The personalisation aspects of MPEG-H Audio include the ability to select a specific commentary for a sports match (the choice could not only be between the TV or radio commentators but also fans commentating), plus the potential to choose which end of a ground the crowd noise comes from (the home end or the away end). While this gives viewers more choice and flexibility in what and how they watch, OBA has other benefits when it comes to assistive listening.
We can’t hear you
Increasingly, people of all ages are now experiencing hearing problems for various reasons. Broadcasters have seen the number of complaints about programmes being difficult to understand increase over the last ten years. At the end of 2020 Fraunhofer IIS, in conjunction with German regional public broadcaster WDR, published a survey that found 68 per cent of the viewing audience across all demographics frequently, or very frequently, had problems understanding speech on TV. Because of this many people now resort to switching on the subtitles if they cannot hear the dialogue properly.
Several OBA developers, including the BBC, have worked on techniques that provide the viewer or listener with the ability to change the balance between the speech and background effects and/or music. The system for this within MPEG-H Audio is Dialog+, a production technology that makes it possible for loudness levels to be adapted for both speech and background sound. To do this Dialog+ uses deep learning, which can only be utilised once the final mix has been completed. In this way it is possible to create custom speech levels that meet specific personal needs.

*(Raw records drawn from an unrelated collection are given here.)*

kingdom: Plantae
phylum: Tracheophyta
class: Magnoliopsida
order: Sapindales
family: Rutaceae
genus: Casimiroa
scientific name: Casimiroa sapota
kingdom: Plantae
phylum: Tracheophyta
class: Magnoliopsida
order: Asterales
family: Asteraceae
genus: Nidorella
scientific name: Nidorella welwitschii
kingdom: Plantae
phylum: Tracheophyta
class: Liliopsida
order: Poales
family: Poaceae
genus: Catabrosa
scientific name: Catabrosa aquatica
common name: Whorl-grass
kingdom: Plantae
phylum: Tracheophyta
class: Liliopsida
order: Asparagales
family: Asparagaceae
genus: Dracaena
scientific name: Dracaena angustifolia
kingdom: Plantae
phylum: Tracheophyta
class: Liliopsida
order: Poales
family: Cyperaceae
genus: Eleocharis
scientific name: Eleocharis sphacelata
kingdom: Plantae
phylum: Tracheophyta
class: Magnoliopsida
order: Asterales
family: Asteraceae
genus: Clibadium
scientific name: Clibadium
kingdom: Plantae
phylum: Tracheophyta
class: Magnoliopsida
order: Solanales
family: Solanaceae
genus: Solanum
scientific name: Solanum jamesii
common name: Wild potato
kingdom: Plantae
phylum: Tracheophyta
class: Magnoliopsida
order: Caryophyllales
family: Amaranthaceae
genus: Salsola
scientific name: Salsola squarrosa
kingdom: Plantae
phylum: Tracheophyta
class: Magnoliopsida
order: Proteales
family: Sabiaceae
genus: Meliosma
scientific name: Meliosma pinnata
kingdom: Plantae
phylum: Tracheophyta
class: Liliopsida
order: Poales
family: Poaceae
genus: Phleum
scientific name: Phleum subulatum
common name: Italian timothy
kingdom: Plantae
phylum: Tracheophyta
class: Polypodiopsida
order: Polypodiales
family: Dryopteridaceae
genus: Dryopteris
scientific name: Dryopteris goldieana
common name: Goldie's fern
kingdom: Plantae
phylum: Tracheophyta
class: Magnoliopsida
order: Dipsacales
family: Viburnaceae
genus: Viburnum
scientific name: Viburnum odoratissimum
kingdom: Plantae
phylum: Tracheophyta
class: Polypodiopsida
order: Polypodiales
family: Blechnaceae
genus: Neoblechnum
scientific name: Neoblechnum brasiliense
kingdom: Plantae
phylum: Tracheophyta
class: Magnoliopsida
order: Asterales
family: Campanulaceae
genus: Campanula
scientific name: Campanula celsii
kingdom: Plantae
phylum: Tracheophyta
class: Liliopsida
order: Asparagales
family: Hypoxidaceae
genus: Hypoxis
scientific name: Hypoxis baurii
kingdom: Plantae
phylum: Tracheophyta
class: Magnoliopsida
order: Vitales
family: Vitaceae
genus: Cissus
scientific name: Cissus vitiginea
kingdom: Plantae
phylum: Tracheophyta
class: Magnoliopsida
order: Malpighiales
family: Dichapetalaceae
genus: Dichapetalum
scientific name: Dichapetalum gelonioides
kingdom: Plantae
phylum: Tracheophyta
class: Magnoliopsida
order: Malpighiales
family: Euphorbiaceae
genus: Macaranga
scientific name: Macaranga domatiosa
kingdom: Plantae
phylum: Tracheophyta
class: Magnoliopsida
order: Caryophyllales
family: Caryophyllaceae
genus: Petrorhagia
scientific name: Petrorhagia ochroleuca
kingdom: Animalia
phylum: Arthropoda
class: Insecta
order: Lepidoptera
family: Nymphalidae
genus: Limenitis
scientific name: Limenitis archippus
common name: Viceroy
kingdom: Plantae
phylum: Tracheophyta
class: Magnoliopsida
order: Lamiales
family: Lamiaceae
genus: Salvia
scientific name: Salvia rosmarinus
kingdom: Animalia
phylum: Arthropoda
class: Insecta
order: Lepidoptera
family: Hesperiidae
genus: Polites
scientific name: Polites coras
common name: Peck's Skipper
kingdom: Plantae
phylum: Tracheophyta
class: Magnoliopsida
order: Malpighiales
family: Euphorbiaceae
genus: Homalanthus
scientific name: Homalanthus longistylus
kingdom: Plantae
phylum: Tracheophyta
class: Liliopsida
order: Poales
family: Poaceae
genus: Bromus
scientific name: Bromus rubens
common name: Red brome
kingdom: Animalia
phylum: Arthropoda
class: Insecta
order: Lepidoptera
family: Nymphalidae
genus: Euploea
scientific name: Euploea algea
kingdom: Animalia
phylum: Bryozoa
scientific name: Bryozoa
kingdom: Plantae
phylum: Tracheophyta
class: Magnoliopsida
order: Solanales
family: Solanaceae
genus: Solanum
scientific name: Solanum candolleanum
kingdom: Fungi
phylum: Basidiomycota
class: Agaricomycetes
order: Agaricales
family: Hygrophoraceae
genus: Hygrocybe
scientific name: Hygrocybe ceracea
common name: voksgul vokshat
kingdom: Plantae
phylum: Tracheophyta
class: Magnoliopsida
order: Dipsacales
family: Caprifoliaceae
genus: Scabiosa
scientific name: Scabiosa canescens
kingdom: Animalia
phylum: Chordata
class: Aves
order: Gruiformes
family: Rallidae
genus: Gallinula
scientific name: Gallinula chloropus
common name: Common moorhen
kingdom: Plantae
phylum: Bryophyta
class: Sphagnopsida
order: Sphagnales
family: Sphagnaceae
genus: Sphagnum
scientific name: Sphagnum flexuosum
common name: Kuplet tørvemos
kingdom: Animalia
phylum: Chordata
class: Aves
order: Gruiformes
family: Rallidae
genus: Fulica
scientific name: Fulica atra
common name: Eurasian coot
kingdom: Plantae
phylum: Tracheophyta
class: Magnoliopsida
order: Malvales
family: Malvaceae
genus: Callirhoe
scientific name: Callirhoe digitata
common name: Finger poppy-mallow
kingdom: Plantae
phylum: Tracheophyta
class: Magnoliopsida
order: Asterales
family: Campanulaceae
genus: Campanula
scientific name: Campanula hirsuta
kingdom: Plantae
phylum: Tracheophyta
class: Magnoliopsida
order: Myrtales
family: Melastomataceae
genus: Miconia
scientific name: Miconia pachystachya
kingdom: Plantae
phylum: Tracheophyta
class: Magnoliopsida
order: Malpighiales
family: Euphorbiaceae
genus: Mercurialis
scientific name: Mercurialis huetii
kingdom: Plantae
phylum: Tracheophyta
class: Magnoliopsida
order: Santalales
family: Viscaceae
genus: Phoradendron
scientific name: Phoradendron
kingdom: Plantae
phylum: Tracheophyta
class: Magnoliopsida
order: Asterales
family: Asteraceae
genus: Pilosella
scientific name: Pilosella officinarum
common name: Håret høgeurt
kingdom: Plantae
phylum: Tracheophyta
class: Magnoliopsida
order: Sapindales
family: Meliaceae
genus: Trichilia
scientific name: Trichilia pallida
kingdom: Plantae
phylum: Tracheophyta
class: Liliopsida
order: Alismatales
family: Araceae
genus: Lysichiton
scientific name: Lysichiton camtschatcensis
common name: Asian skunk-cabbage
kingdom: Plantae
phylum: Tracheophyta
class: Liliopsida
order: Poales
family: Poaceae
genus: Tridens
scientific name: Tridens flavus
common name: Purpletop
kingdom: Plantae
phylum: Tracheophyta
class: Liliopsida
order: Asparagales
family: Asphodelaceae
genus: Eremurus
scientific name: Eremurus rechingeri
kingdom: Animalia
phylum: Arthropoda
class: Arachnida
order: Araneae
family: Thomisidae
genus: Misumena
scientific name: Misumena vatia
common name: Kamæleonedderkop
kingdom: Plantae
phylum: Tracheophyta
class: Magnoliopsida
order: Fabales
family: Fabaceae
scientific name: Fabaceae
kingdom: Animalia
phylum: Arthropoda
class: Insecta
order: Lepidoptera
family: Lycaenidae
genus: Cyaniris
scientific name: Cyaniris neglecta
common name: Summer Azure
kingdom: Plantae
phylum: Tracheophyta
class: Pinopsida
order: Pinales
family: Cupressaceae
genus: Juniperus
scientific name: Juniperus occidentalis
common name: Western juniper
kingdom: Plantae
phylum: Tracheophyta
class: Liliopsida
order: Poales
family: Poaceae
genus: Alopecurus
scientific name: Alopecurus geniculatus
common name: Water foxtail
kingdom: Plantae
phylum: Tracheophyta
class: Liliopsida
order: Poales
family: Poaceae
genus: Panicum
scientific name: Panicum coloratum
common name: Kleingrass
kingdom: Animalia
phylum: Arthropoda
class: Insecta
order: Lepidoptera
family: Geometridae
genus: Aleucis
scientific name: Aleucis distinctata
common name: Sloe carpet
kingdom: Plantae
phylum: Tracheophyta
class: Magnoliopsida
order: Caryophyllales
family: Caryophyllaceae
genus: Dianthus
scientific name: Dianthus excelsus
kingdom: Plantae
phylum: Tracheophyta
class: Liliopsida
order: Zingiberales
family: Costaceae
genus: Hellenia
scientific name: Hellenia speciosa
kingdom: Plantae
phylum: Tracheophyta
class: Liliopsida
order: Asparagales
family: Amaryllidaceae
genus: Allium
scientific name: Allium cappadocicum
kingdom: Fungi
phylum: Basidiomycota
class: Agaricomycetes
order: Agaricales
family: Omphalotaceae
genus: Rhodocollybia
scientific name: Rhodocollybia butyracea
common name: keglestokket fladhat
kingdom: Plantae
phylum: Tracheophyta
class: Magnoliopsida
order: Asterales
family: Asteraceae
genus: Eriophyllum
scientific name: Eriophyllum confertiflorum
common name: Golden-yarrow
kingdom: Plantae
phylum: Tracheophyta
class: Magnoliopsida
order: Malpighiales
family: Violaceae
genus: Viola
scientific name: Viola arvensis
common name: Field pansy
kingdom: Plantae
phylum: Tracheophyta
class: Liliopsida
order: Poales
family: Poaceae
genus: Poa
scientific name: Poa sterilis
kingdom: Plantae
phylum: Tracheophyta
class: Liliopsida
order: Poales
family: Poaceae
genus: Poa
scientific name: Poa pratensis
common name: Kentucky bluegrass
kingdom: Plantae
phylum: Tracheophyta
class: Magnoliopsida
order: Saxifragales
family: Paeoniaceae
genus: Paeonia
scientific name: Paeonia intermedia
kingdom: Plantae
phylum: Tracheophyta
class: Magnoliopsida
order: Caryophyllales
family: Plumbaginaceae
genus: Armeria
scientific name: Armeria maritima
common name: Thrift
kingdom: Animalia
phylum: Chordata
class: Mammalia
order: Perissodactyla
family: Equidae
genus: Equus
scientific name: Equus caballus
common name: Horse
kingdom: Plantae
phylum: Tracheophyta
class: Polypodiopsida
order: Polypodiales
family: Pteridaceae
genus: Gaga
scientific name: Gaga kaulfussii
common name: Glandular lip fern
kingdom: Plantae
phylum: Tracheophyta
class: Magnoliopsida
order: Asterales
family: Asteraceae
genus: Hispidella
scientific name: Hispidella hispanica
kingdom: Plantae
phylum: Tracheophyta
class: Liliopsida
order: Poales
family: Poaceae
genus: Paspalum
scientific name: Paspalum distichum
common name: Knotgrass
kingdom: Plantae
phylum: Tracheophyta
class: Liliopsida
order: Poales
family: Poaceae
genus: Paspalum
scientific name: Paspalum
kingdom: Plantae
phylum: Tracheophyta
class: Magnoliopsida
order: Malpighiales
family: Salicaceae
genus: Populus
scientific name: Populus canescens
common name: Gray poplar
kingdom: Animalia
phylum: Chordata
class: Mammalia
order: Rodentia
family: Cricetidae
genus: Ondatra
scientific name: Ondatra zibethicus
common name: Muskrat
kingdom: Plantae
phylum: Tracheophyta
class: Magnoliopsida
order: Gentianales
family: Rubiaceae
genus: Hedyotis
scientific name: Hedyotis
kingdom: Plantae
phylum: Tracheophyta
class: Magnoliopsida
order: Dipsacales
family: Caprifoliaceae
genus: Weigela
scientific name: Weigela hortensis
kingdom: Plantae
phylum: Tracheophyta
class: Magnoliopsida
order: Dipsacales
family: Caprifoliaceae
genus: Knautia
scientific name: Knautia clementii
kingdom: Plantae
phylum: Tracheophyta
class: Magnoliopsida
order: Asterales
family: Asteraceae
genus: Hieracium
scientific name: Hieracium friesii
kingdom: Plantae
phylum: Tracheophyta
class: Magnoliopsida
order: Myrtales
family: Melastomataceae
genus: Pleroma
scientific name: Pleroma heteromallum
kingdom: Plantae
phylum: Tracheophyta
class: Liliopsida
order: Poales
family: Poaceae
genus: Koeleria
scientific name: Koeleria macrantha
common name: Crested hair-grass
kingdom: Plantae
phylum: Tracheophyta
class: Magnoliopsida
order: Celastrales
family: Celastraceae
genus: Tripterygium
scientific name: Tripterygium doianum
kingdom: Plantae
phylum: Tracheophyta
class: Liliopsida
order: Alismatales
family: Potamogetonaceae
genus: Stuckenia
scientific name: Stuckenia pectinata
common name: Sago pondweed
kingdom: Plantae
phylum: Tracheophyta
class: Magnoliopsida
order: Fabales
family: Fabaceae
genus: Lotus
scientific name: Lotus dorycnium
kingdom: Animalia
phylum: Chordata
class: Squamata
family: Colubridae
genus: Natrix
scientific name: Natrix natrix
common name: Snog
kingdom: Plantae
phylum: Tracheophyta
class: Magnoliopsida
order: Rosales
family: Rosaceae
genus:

In all the different aspects of MPEG-H production, Fuchs says metadata is very important. “It needs to be tightly time aligned with the audio signals,” he says. “As a start, in existing SDI infrastructures we wanted to be able to use one of the audio tracks for the metadata delivery to the encoder. We have some kind of modulated signals that carry the metadata and from the encoding point of view it’s the same input interface. The encoder just reads the metadata and acts accordingly. It’s kind of remote controlled through production, so encoding is not more complicated than in the past. On the output, for emission, it’s a single bit stream. This means emission systems don’t really need to change. It’s one elementary stream for MPEG-H that carries whatever is produced, immersive with objects.”
MPEG-H Audio has been implemented in Brazil but is yet to be adopted by European broadcasters. While there is always the more high profile option of Dolby, the potential of the personalisation and assistive features within MPEG-H could see it being embraced as appreciation of what the non-immersive features can offer grows within the broadcast market.